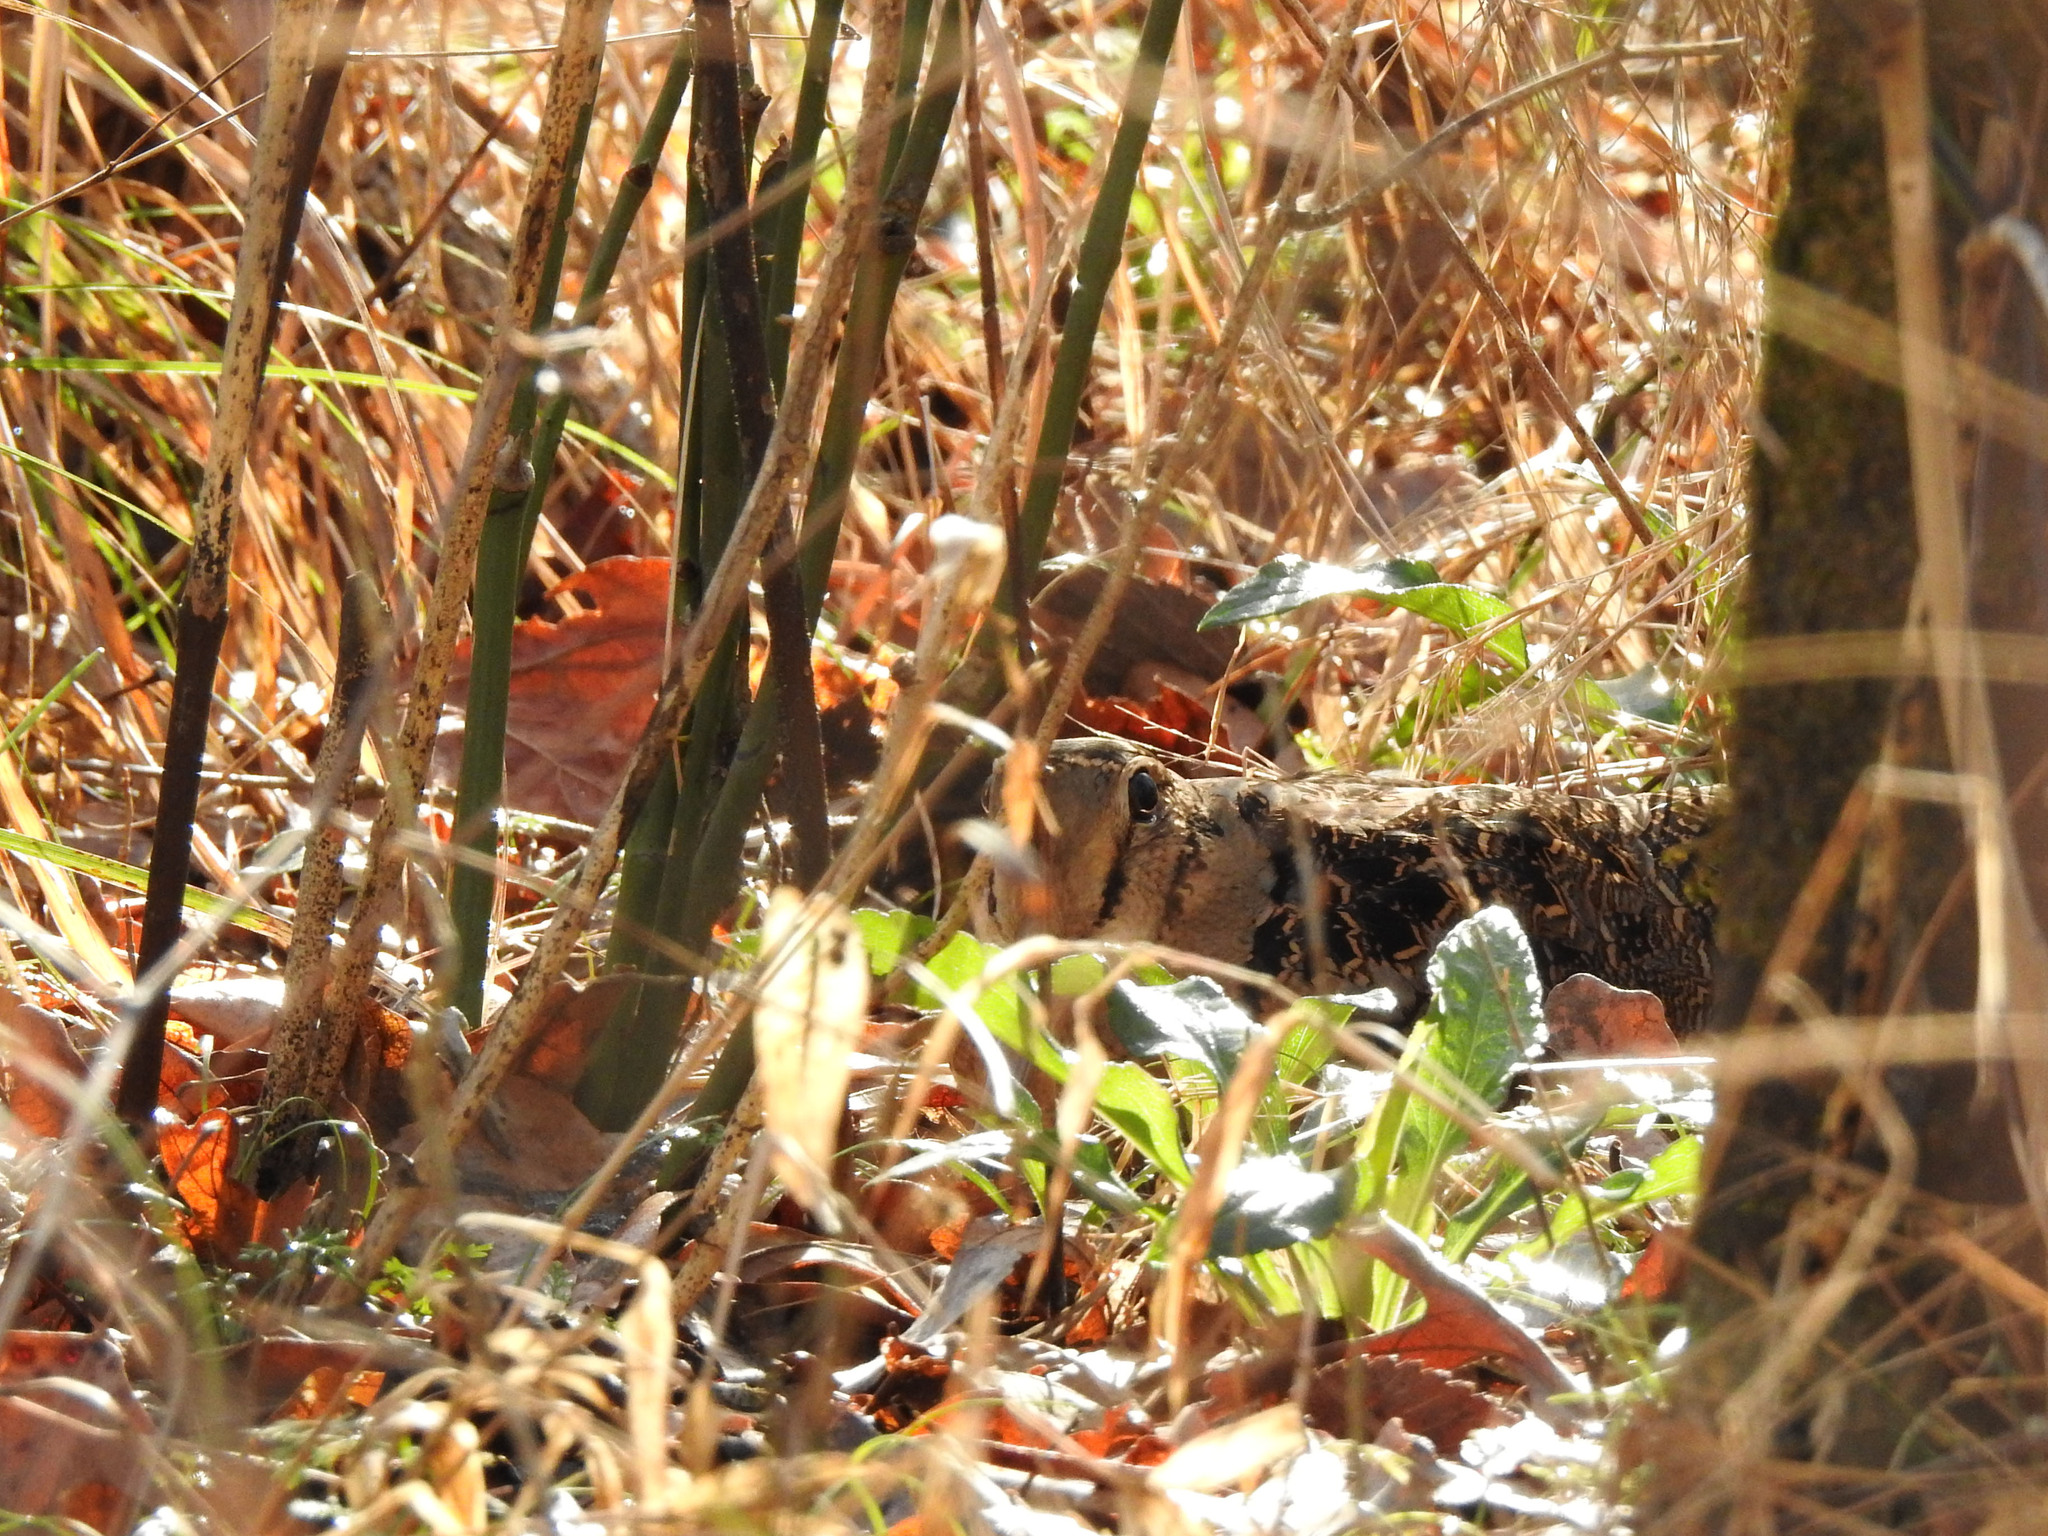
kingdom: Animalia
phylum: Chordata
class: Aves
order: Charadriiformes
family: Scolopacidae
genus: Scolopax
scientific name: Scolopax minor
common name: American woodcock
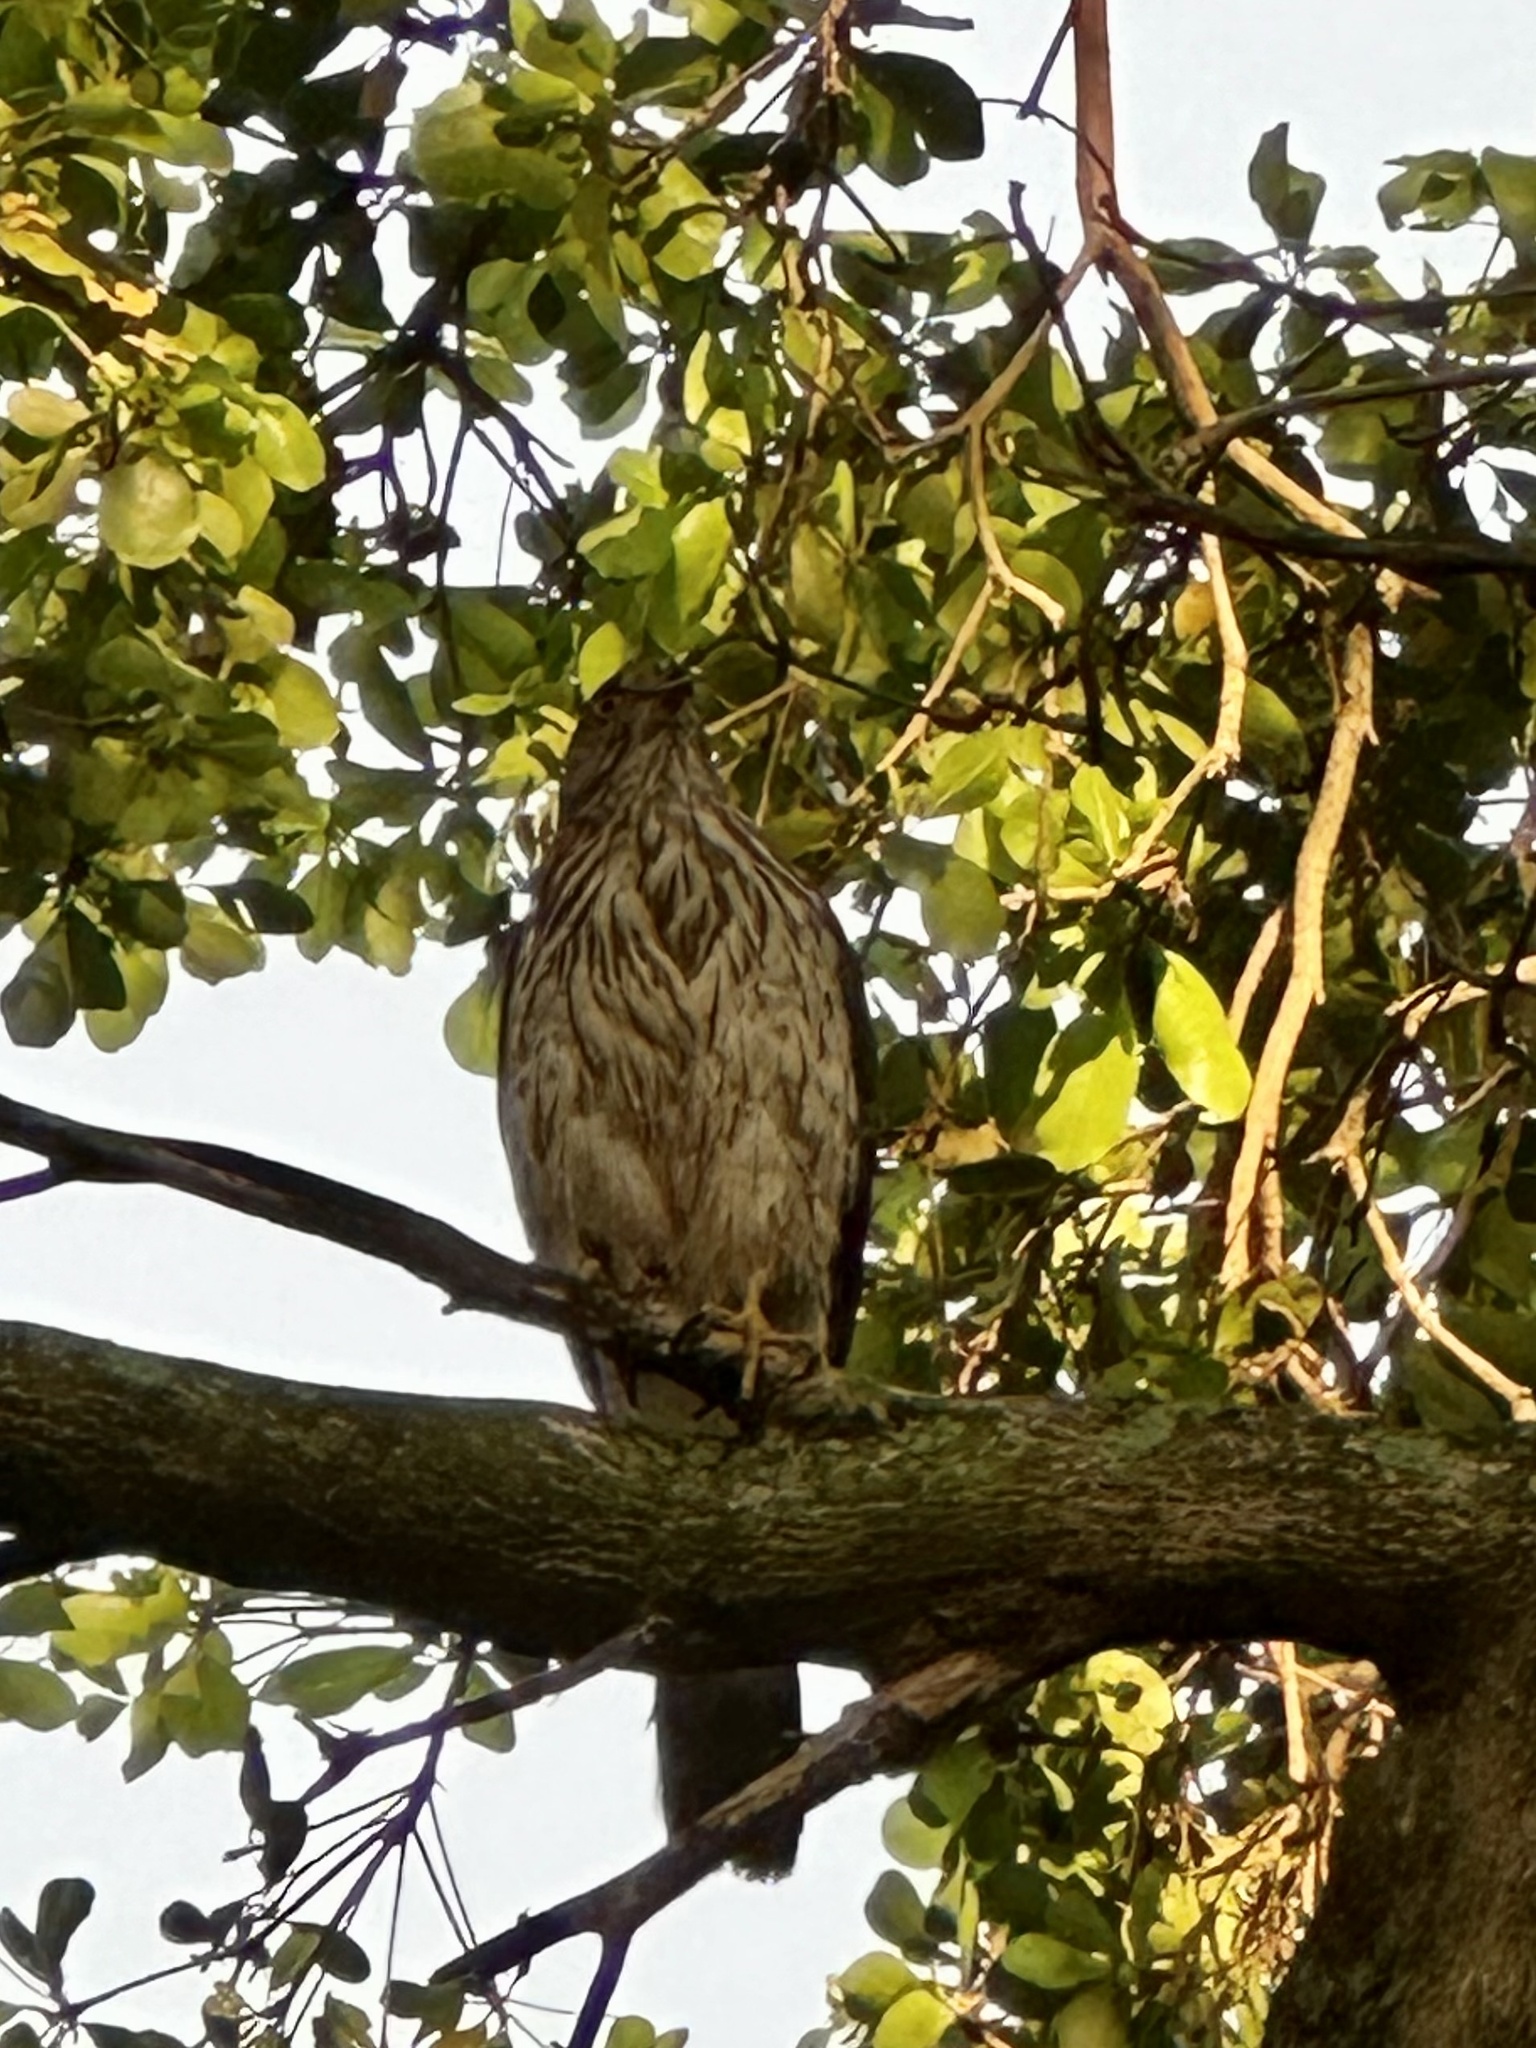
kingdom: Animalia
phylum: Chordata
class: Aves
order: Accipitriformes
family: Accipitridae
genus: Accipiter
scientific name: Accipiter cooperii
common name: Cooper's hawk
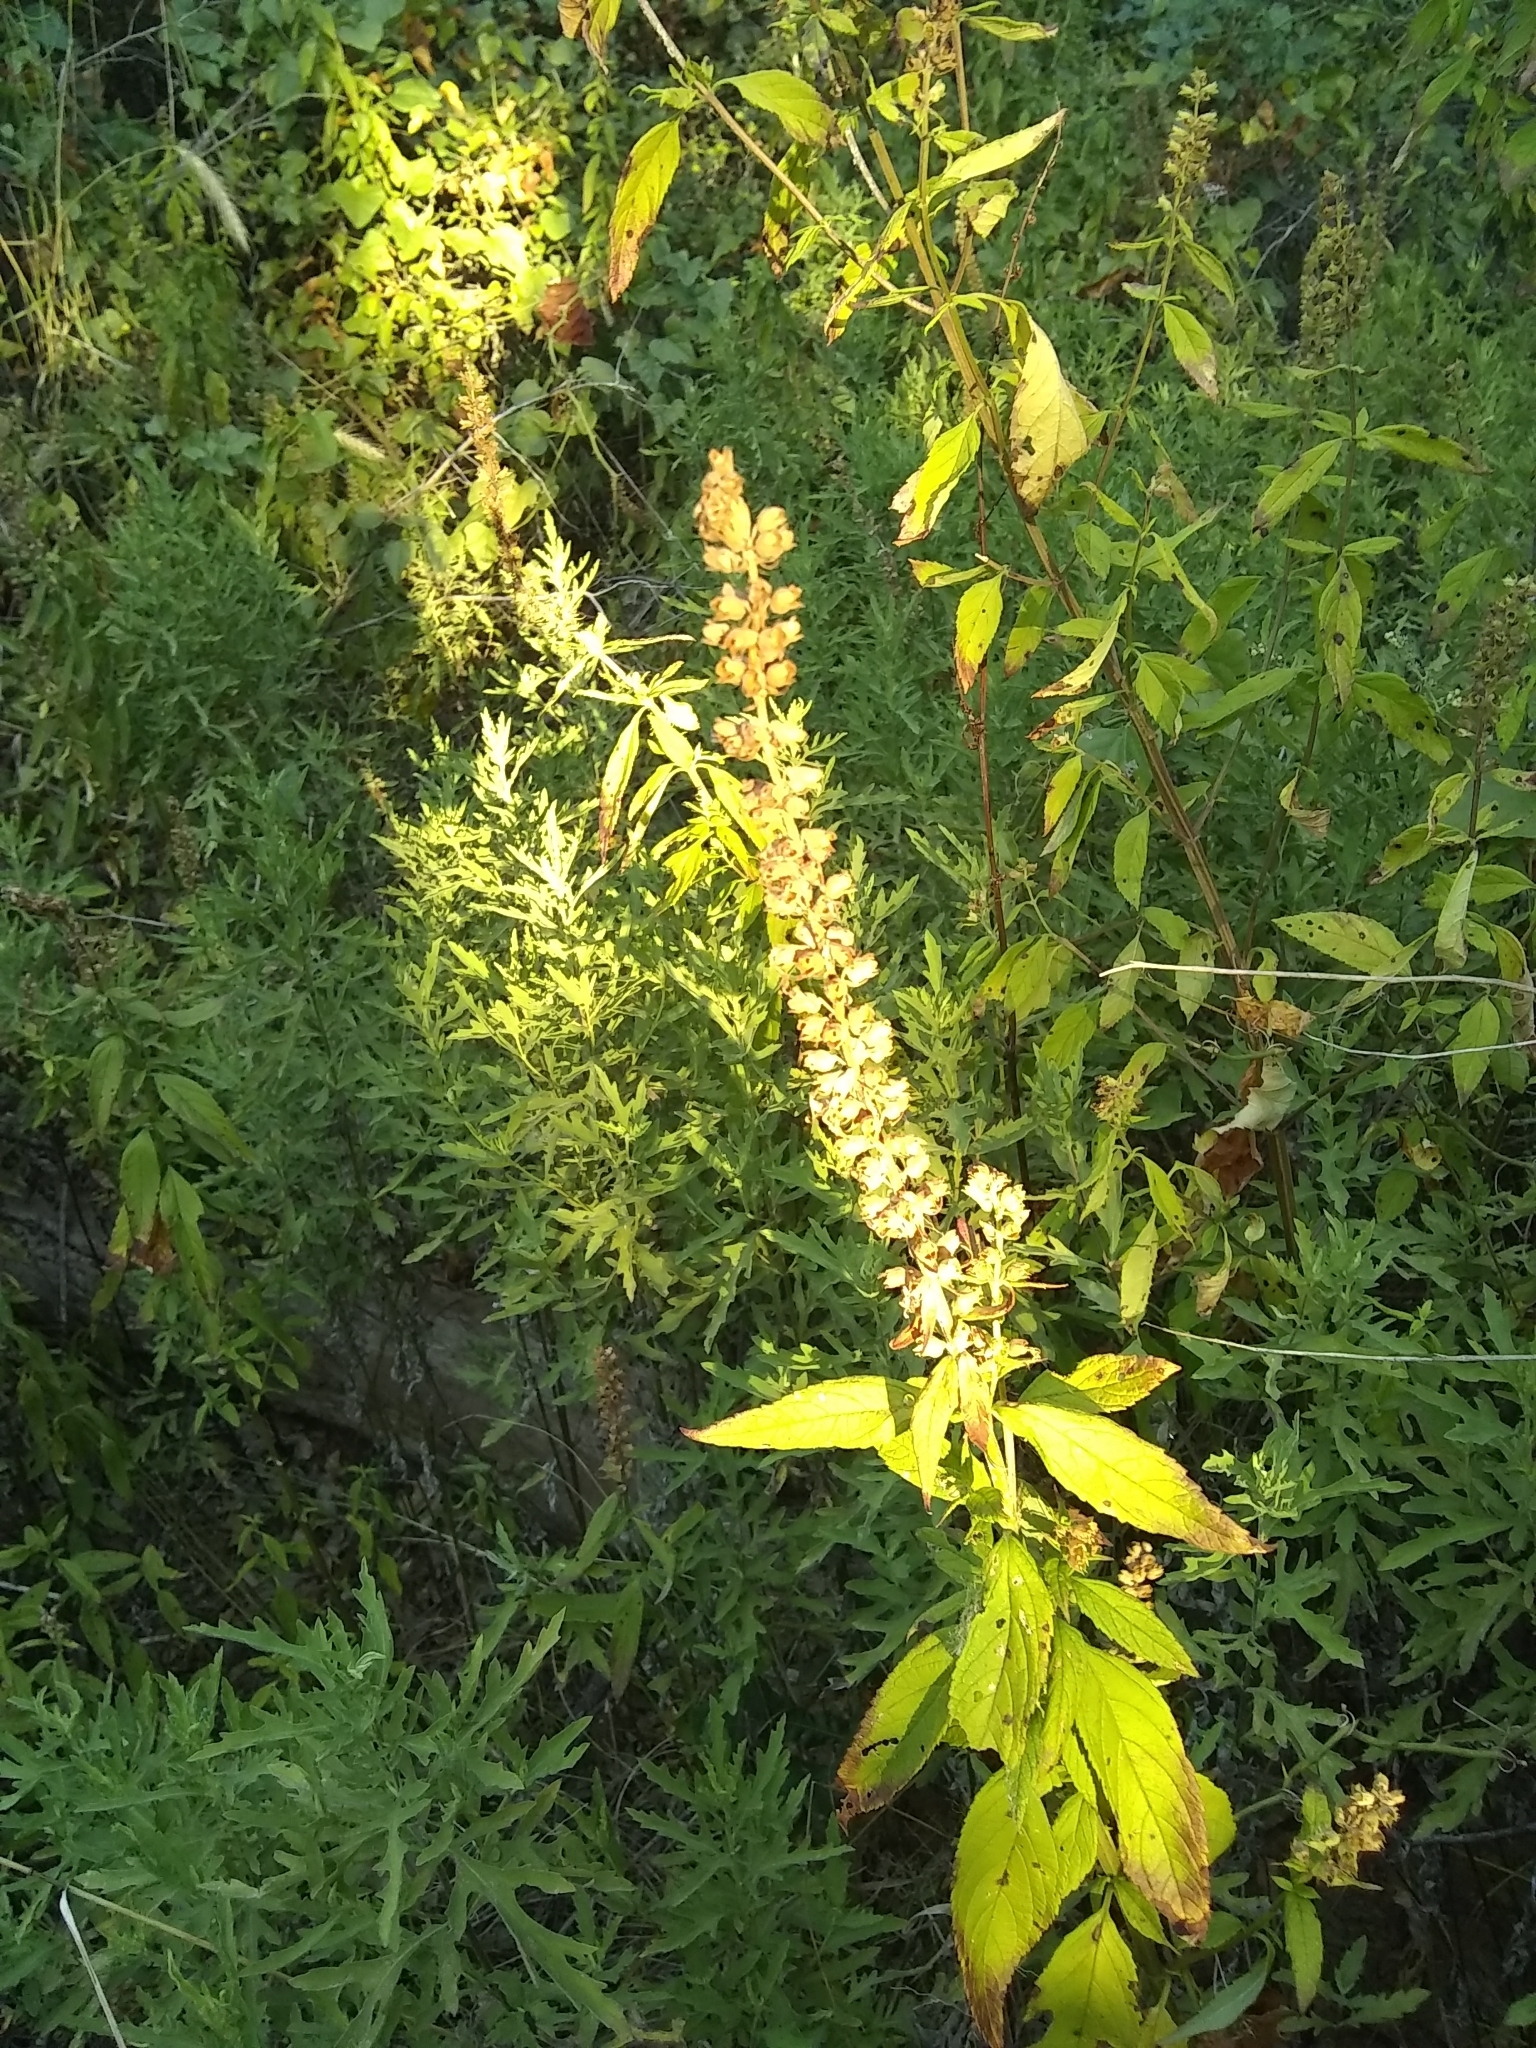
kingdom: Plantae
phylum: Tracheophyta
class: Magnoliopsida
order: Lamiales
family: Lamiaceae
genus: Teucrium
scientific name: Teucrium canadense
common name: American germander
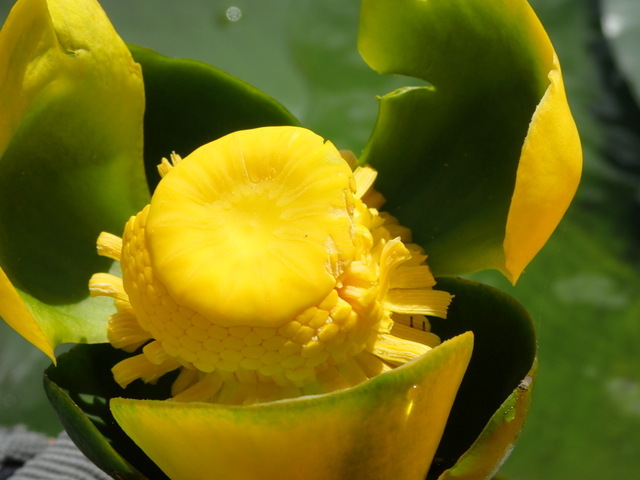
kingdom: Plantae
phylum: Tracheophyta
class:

━━━━━━

▶ **OBJECTIVE**
Can you copy out every line of the records above word for word, leaving out the pictures?

▶ **COMPLETE ANSWER**
kingdom: Animalia
phylum: Chordata
class: Aves
order: Charadriiformes
family: Scolopacidae
genus: Scolopax
scientific name: Scolopax minor
common name: American woodcock
kingdom: Animalia
phylum: Chordata
class: Aves
order: Accipitriformes
family: Accipitridae
genus: Accipiter
scientific name: Accipiter cooperii
common name: Cooper's hawk
kingdom: Plantae
phylum: Tracheophyta
class: Magnoliopsida
order: Lamiales
family: Lamiaceae
genus: Teucrium
scientific name: Teucrium canadense
common name: American germander
kingdom: Plantae
phylum: Tracheophyta
class:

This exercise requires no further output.